== Source records
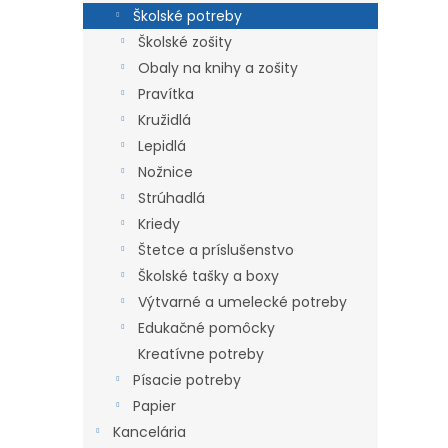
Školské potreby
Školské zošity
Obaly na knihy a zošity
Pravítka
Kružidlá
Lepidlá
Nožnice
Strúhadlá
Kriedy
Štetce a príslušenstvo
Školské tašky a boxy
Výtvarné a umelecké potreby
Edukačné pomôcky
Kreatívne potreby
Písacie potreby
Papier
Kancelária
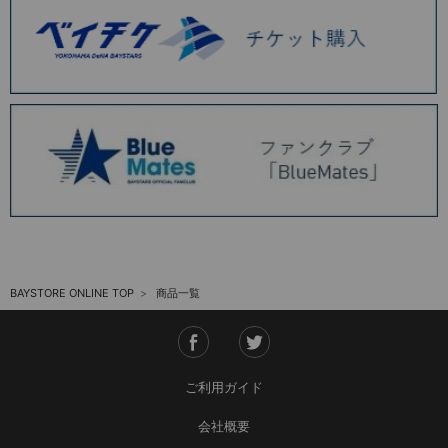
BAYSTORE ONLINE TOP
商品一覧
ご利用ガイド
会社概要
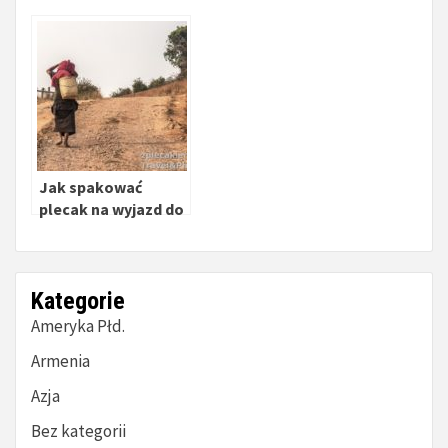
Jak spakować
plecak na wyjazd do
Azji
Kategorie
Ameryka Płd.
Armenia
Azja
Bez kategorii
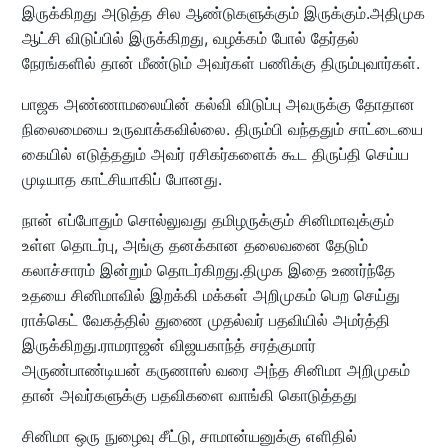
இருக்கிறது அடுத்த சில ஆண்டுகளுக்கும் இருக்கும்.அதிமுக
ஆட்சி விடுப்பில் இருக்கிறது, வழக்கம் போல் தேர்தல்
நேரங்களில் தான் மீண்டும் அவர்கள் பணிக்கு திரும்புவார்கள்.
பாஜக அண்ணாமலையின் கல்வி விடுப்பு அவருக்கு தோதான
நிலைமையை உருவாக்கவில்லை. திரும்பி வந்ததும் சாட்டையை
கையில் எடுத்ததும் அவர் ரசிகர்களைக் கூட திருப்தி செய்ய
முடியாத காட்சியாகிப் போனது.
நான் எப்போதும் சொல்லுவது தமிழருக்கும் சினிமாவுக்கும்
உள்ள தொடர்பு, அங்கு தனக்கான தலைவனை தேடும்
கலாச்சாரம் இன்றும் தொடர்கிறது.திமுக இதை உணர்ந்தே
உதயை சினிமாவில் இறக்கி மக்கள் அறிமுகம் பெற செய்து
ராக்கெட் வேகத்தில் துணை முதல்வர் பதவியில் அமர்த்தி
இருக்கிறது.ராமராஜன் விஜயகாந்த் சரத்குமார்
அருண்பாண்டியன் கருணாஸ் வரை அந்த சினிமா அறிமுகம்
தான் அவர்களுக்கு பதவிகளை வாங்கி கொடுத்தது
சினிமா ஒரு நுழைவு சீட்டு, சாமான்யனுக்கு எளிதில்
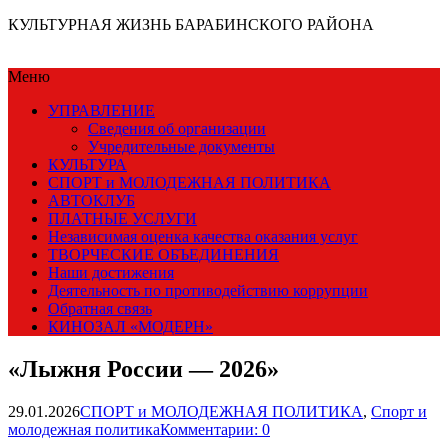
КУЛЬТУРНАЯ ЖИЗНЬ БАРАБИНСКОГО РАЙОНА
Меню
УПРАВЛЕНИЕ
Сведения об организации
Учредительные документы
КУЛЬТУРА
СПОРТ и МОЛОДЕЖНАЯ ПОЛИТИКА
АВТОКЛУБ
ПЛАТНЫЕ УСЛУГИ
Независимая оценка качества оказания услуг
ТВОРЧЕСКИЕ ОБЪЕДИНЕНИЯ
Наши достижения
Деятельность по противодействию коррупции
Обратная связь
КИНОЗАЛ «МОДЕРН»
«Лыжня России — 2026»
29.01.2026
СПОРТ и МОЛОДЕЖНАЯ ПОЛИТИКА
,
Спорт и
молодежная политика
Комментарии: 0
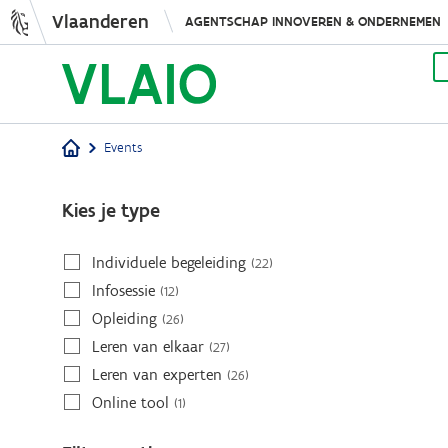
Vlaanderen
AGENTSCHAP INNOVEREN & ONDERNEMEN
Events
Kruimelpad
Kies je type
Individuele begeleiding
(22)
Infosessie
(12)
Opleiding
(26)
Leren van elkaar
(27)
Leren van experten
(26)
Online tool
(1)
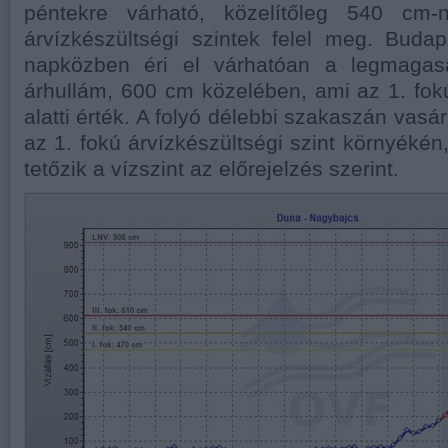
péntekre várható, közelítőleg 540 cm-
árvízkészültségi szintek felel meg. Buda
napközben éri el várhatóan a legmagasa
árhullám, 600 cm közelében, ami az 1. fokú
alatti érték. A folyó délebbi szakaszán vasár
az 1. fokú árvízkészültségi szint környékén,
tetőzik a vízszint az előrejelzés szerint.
====
== Source records
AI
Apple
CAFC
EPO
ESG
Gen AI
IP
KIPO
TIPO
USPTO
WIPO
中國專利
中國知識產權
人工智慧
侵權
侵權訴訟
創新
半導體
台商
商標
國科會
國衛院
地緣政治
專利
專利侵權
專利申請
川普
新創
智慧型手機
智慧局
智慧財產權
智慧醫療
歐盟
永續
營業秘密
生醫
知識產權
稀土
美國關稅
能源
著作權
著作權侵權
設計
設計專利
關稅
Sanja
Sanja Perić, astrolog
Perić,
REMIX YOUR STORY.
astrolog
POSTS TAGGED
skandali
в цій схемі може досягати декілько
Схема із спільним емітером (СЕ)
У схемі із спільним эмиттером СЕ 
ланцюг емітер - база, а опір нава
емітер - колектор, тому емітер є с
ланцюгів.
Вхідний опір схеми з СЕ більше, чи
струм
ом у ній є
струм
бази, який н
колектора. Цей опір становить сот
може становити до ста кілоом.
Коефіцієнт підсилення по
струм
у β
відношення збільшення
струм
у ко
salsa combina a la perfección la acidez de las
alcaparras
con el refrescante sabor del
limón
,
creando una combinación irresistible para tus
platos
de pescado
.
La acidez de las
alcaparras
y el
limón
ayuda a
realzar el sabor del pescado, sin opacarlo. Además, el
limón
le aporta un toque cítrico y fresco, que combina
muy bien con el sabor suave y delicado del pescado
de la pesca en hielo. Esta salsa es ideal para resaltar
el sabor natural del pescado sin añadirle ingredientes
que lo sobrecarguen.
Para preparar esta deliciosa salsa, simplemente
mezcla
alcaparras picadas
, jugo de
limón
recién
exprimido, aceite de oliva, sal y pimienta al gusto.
====
Quote the data lines between the line containing "BAYSTORE ONLINE TOP" and the line containing "Bez kategorii", inclusive, leaving the pictures out of your answer.

BAYSTORE ONLINE TOP
商品一覧
ご利用ガイド
会社概要
Jak spakować
plecak na wyjazd do
Azji
Kategorie
Ameryka Płd.
Armenia
Azja
Bez kategorii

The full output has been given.